Last month, the DC Council took an important step to help low and moderate income families struggling with high housing costs. They did this by passing reforms to Schedule H, a refundable tax credit for DC residents that spend a particularly high portion of their incomes on property taxes. This tax credit is available to renters as well as homeowners, since renters pay property taxes, too, just indirectly through their rent. This makes the Schedule H tax credit an important tool to help all DC residents with housing challenges.
But one critical step remains before residents can take advantage of this help. Mayor Gray or the DC Council must allocate funding for the improvements to the Schedule H tax credit in the DC budget for Fiscal Year 2014.
The DC Council made the following changes to make the tax credit more effective:
Increasing the Number of Residents Who Can Get Help with High Housing Costs. The DC Council raised the income eligibility for Schedule H from $20,000 to $50,000, which would allow thousands of additional families to get help, including the vast majority of DC residents with severe housing burdens (spending more than half of their income on housing).
Increasing the Help Residents Can Receive. The DC Council increased the maximum annual credit from $750, which had not been adjusted since the 1970s, to $1,000. This will make Schedule H more effective at helping the most vulnerable families in the District.

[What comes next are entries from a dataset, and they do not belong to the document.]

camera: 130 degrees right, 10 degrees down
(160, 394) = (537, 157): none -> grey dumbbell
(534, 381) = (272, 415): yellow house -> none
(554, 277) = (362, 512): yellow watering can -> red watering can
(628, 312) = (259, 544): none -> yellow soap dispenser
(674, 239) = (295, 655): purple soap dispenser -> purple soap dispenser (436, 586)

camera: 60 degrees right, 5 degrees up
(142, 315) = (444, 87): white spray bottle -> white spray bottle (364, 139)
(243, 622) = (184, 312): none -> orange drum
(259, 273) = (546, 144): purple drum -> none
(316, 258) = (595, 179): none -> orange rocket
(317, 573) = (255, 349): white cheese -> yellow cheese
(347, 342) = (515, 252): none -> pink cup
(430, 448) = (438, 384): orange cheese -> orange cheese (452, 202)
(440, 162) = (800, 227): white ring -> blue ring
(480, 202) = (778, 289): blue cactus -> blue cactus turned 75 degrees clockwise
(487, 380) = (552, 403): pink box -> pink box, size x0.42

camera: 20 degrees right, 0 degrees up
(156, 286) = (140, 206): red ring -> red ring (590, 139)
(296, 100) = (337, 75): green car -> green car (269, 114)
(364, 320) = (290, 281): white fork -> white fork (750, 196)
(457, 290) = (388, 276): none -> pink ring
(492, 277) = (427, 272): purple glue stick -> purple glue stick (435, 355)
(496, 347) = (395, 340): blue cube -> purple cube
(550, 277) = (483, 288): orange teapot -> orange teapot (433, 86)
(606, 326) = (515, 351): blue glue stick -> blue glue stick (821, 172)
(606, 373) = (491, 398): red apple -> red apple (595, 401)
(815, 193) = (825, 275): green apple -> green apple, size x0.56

Making it Easier for Eligible Families to Apply. The new legislation eliminated several cumbersome rules that made applying and qualifying difficult. These changes should help households get the tax benefits they are eligible for, and reverse the very low rate of participation in Schedule H
Improving DC’s low income property tax credit is an excellent way to target relief to District renters and homeowners who need it the most. Now, we just need to make sure that the District government provides the funding to make these improvements a reality.